─── DATA EXTRACTS
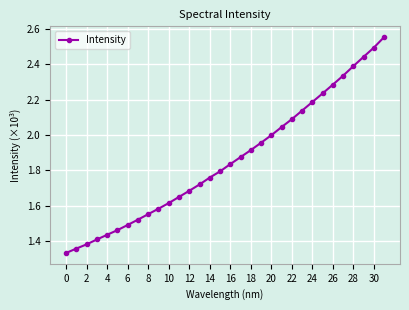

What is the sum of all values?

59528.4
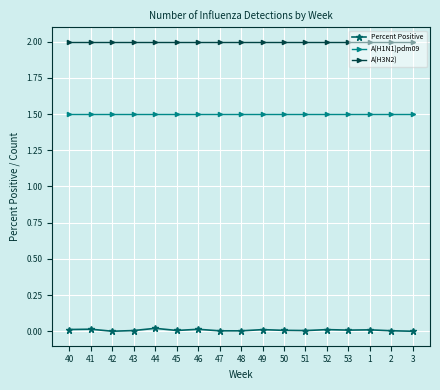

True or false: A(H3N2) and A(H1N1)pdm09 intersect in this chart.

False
──────
─── DATA EXTRACTS
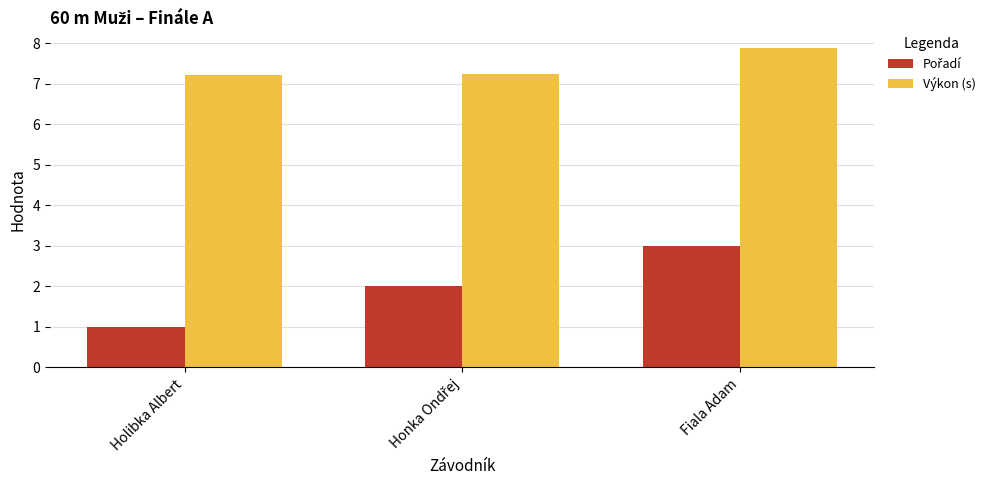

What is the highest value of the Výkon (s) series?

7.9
──────
Rewrite the records from the line with "What is the sum of all values?" up to and including the line with "True or false: A(H3N2)" as a Markdown table with the columns Row and Line. Number each row, skip blank lines, and leave the pictures out.

TASK RESULT |
| Row | Line |
|---|---|
| 1 | What is the sum of all values? |
| 2 | 59528.4 |
| 3 | True or false: A(H3N2) and A(H1N1)pdm09 intersect in this chart. |